*PROBLEM STATEMENT*.
Entries follow. Give back exactly the lines starting at the one containing "Vyžadováno potvrzení" and ending at the one containing "eine große Veränderung darstellt und wir sind", and no other lines.

*DATA PROVIDED*.

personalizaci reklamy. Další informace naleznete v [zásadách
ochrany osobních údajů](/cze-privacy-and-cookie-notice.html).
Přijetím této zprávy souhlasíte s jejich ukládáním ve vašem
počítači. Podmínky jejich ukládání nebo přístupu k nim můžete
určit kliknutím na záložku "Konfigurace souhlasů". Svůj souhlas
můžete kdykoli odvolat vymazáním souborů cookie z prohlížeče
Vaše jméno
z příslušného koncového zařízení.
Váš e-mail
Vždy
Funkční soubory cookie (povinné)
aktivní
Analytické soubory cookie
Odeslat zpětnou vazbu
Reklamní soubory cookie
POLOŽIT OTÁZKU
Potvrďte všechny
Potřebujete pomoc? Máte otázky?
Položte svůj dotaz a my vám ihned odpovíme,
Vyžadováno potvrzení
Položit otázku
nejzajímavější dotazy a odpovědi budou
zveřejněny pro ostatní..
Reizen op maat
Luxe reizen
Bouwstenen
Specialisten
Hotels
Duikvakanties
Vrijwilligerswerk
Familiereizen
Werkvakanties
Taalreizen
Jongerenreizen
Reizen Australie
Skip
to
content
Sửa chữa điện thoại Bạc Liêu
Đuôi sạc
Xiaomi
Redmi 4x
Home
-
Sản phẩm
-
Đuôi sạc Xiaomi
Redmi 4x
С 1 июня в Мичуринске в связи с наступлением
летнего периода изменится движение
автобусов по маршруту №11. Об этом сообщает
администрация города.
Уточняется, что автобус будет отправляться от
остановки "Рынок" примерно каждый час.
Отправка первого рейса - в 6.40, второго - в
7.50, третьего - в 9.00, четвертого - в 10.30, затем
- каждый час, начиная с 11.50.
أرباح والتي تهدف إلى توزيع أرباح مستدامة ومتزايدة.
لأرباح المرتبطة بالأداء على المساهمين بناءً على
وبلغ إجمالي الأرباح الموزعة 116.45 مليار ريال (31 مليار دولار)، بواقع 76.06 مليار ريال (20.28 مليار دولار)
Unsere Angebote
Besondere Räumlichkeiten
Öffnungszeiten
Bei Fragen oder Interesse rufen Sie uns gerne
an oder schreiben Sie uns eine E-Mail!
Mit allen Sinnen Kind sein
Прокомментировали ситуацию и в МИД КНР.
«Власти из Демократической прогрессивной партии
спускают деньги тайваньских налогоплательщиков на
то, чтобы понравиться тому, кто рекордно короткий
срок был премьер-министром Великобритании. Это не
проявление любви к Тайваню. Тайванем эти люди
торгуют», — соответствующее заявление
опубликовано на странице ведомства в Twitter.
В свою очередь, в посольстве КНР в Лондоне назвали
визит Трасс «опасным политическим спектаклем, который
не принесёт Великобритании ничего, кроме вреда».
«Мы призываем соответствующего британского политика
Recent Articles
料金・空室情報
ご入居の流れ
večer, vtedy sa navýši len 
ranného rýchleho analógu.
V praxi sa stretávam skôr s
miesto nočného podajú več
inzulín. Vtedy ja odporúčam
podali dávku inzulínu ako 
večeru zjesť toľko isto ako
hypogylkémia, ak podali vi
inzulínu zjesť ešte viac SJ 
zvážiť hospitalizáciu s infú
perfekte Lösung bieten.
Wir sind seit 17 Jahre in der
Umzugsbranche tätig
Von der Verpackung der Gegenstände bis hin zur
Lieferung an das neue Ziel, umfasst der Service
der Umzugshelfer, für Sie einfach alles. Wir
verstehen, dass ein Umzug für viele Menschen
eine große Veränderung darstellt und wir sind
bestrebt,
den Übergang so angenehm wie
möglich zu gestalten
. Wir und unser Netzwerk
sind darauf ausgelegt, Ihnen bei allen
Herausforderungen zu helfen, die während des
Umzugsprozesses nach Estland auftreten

*RESULT OF THE TASK*.
Vyžadováno potvrzení
Položit otázku
nejzajímavější dotazy a odpovědi budou
zveřejněny pro ostatní..
Reizen op maat
Luxe reizen
Bouwstenen
Specialisten
Hotels
Duikvakanties
Vrijwilligerswerk
Familiereizen
Werkvakanties
Taalreizen
Jongerenreizen
Reizen Australie
Skip
to
content
Sửa chữa điện thoại Bạc Liêu
Đuôi sạc
Xiaomi
Redmi 4x
Home
-
Sản phẩm
-
Đuôi sạc Xiaomi
Redmi 4x
С 1 июня в Мичуринске в связи с наступлением
летнего периода изменится движение
автобусов по маршруту №11. Об этом сообщает
администрация города.
Уточняется, что автобус будет отправляться от
остановки "Рынок" примерно каждый час.
Отправка первого рейса - в 6.40, второго - в
7.50, третьего - в 9.00, четвертого - в 10.30, затем
- каждый час, начиная с 11.50.
أرباح والتي تهدف إلى توزيع أرباح مستدامة ومتزايدة.
لأرباح المرتبطة بالأداء على المساهمين بناءً على
وبلغ إجمالي الأرباح الموزعة 116.45 مليار ريال (31 مليار دولار)، بواقع 76.06 مليار ريال (20.28 مليار دولار)
Unsere Angebote
Besondere Räumlichkeiten
Öffnungszeiten
Bei Fragen oder Interesse rufen Sie uns gerne
an oder schreiben Sie uns eine E-Mail!
Mit allen Sinnen Kind sein
Прокомментировали ситуацию и в МИД КНР.
«Власти из Демократической прогрессивной партии
спускают деньги тайваньских налогоплательщиков на
то, чтобы понравиться тому, кто рекордно короткий
срок был премьер-министром Великобритании. Это не
проявление любви к Тайваню. Тайванем эти люди
торгуют», — соответствующее заявление
опубликовано на странице ведомства в Twitter.
В свою очередь, в посольстве КНР в Лондоне назвали
визит Трасс «опасным политическим спектаклем, который
не принесёт Великобритании ничего, кроме вреда».
«Мы призываем соответствующего британского политика
Recent Articles
料金・空室情報
ご入居の流れ
večer, vtedy sa navýši len 
ranného rýchleho analógu.
V praxi sa stretávam skôr s
miesto nočného podajú več
inzulín. Vtedy ja odporúčam
podali dávku inzulínu ako 
večeru zjesť toľko isto ako
hypogylkémia, ak podali vi
inzulínu zjesť ešte viac SJ 
zvážiť hospitalizáciu s infú
perfekte Lösung bieten.
Wir sind seit 17 Jahre in der
Umzugsbranche tätig
Von der Verpackung der Gegenstände bis hin zur
Lieferung an das neue Ziel, umfasst der Service
der Umzugshelfer, für Sie einfach alles. Wir
verstehen, dass ein Umzug für viele Menschen
eine große Veränderung darstellt und wir sind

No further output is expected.